SECTION DU DOCUMENT →
· · · ·
Petite précision avant d’entrer dans les détails, cette
série d’article consacrée aux figures du stoner ne se veut pas comme le Saint
Graal ou LA référence sur le genre. Non loin de là : ce sont tout
simplement des billets qui traite du stoner dans le but d’éclaircir les
nouveaux arrivés dans ce monde musical ; les chevronnés auront peut-être
le plaisir de redécouvrir les racines de ce genre qui nous passionne tous !
Ma démarche est avant tout personnelle, c’est surtout pour le plaisir d’écrire
; mais pour ce premier article, j’ai eu également envie de rendre hommage à un
monsieur bien trop méconnu : Mario Lalli.
L’avènement des « generators parties »
Quand on parle de desert-rock, on pense très souvent aux
membres de Kyuss et notamment à
Garcia, Homme et Bjork. Et vue la claque sonore que nos esgourdes se sont prise
lorsqu’elles ont entendu pour la première fois la lourdeur des riffs, on
peut dire que cette notoriété est quelque peu méritée. Pourtant, il y a une
chose dont nous pouvons être sûrs, c’est que Kyuss ne serait peut-être pas totalement celui qu’on connait sans
parler de l’influence que Mario Lalli
et ses compères ont eu sur les jeunes californiens.
Ce serait vous prendre pour des imbéciles de vous dire que
le stoner rock trouve ses racines dans le désert californien, c’est un fait
pour tous. C’est du côté de Palm Desert
qu’on trouve les racines du desert rock. Pas grand-chose à faire dans cette ville éloignée des
grands centres urbains que sont Los Angeles et San Diego. Le titre ‘Too Many
Chief’ de Bjork est justement dédié à cette vie dans le désert : se sentir
loin de tout, de vivre comme des reclus et de trouver un sens à sa vie… rien de
bien réjouissant en somme. Pourtant, au milieu des années 1980 les jeunes ont
décidés de prendre les choses en main : on se retrouve dans le désert pour
faire des concerts sauvages à l’aide d’un groupe électrogène ; les « generators parties » sont nées.
Across the River
est le groupe dans lequel évolue Mario accompagné de Scott Reeder (Fu
Manchu, Nebula) et Alfredo Hernandez à la batterie (Kyuss, Mondo Generator…).
Lalli évolue à la guitare et au chant, un poste qui lui sied plutôt bien comme
on peut le constater encore aujourd’hui. Certes, comme vous pouvez l’entendre ça
sonne très dur – en même temps c’est issu d’un enregistrement dans un garage,
mais on décèle facilement l’esprit punk que reprendront Kyuss quelques années plus tard avec l’apport du psychédélisme en
plus. Pour l’anecdote, le titre ‘N.O’ sur l’album « Welcome To Sky Valley »
· · · ·
ENTRÉES EXTRAITES →
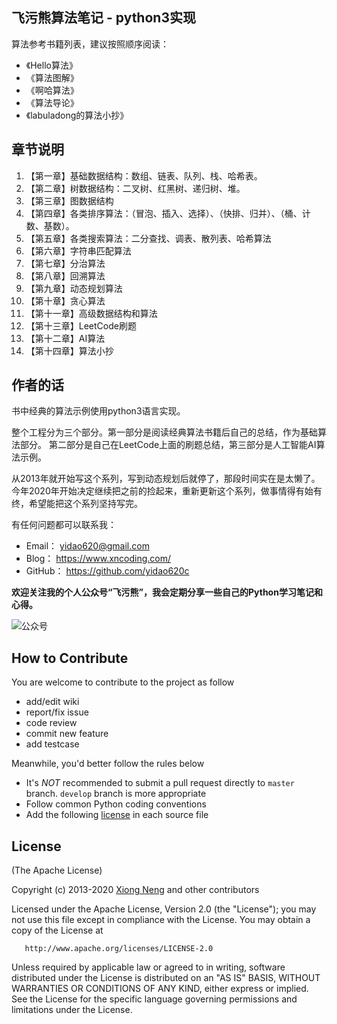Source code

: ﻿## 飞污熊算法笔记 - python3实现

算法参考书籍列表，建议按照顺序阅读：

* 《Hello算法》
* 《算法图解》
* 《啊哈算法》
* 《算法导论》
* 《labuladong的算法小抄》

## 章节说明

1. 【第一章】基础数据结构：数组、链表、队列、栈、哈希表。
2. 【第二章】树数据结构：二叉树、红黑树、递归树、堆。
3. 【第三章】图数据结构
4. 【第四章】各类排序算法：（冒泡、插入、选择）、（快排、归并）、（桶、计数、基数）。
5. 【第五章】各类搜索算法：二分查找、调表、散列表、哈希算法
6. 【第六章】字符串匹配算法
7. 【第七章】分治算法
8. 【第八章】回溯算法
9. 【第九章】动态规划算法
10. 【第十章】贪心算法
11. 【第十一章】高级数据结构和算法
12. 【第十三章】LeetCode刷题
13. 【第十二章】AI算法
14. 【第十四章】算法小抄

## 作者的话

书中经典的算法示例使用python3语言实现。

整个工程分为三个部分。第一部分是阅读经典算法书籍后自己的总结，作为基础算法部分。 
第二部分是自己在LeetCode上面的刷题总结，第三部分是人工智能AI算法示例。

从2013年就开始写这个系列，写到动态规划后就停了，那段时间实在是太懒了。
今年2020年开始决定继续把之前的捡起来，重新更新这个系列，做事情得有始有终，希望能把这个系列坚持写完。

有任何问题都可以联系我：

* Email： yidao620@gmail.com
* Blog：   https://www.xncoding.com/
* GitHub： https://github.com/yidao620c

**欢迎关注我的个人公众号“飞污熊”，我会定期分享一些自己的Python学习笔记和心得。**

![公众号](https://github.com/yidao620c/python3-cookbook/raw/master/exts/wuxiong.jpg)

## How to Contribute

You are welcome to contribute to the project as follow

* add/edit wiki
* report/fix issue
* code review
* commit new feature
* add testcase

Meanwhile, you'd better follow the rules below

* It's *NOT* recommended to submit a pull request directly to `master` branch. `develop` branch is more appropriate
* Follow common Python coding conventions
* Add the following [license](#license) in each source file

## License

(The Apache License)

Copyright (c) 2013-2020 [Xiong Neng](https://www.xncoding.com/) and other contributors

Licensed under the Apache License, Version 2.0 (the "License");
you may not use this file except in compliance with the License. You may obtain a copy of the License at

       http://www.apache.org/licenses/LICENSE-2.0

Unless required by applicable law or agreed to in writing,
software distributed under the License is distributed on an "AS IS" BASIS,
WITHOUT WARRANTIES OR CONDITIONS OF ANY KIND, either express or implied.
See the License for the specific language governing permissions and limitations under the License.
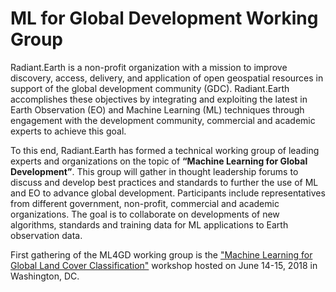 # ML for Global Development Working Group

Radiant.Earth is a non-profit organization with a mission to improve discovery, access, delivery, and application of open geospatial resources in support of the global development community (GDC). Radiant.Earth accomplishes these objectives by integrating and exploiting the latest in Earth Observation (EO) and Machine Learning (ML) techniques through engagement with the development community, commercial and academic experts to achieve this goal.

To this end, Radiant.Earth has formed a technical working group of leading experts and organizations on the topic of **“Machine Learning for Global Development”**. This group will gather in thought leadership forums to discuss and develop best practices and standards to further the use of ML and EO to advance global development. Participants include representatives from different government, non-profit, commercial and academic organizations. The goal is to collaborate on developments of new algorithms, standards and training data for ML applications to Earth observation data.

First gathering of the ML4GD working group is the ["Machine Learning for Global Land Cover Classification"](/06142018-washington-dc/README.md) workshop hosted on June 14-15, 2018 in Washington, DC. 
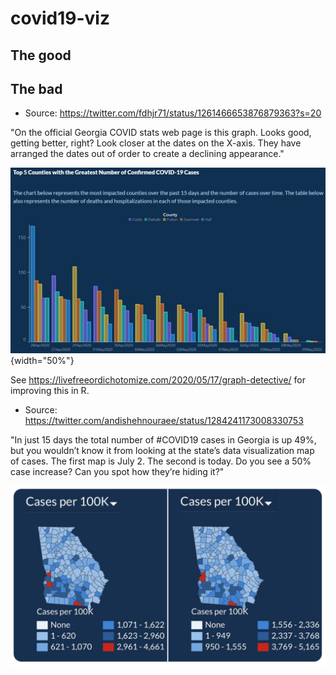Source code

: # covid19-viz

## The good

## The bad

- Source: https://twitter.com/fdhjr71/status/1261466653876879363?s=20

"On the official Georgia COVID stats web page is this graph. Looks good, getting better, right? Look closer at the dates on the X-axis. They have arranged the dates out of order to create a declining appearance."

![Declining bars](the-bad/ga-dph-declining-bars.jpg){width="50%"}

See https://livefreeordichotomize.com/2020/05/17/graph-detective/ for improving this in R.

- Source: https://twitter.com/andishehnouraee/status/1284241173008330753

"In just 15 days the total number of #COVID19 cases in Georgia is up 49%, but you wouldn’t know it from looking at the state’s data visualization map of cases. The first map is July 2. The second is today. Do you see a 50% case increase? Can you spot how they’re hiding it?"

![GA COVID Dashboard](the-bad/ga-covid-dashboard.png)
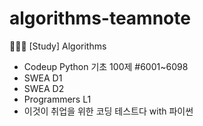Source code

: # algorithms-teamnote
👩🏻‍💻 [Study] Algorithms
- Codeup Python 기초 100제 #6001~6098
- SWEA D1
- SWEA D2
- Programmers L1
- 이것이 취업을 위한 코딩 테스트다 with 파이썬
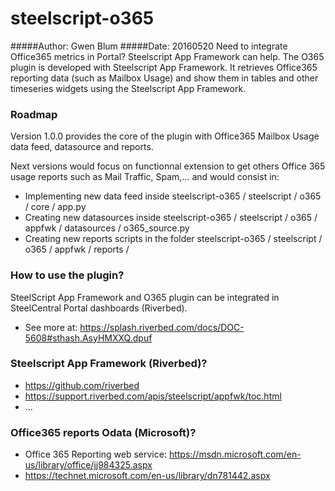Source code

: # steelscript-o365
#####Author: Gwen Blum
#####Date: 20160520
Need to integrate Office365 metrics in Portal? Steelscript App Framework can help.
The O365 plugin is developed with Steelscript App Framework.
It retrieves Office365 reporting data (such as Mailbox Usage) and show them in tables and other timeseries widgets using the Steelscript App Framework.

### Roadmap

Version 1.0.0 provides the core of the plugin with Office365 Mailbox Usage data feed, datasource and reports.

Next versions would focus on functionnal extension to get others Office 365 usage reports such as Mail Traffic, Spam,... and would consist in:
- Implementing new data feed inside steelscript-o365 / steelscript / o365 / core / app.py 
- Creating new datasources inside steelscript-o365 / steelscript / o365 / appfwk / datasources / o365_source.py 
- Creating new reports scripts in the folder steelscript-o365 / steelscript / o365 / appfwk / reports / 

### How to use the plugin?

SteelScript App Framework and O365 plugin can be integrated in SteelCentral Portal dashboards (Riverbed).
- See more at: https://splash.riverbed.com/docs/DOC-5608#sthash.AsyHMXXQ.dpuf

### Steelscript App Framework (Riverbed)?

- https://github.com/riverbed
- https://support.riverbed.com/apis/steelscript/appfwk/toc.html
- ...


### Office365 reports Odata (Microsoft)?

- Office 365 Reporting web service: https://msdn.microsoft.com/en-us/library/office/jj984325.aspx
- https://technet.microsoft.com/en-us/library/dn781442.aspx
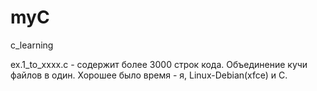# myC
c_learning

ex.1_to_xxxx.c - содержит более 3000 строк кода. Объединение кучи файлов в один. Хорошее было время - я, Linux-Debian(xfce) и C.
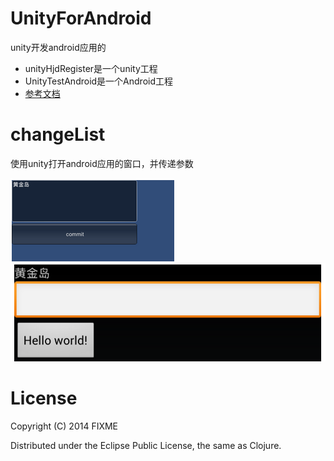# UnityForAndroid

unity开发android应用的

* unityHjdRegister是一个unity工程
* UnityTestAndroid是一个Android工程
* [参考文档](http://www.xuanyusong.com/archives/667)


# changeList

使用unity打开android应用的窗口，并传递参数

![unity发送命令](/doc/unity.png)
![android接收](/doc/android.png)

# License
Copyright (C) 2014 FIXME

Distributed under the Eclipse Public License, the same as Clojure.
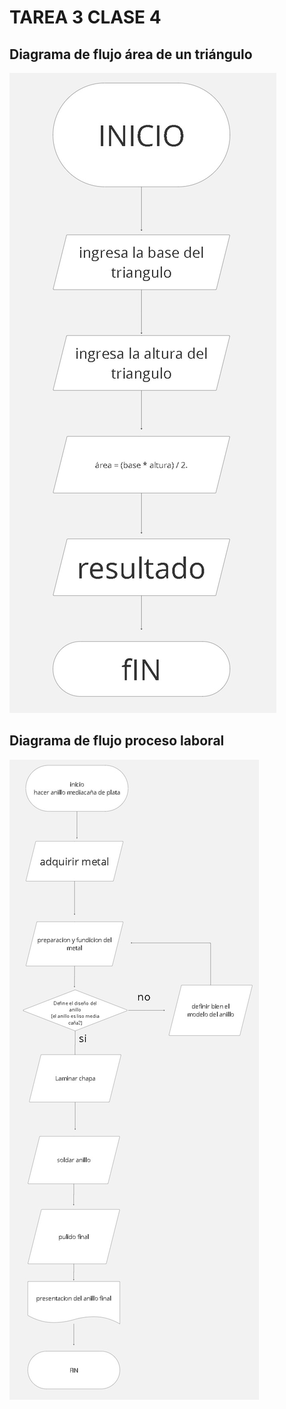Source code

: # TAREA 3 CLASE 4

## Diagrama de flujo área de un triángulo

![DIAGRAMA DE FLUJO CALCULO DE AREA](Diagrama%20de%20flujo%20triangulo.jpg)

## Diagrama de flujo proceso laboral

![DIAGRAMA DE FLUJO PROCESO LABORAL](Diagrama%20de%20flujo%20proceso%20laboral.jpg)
· · · ·
TÂCHE À FAIRE → Extrayez de l'article sur les racines du stoner le passage qui va de « Across the River » à « (Kyuss, Mondo Generator…). », sans rien y changer. Les données n'ont aucun lien avec l'article.

SOLUTION PROPOSÉE →
Across the River
est le groupe dans lequel évolue Mario accompagné de Scott Reeder (Fu
Manchu, Nebula) et Alfredo Hernandez à la batterie (Kyuss, Mondo Generator…).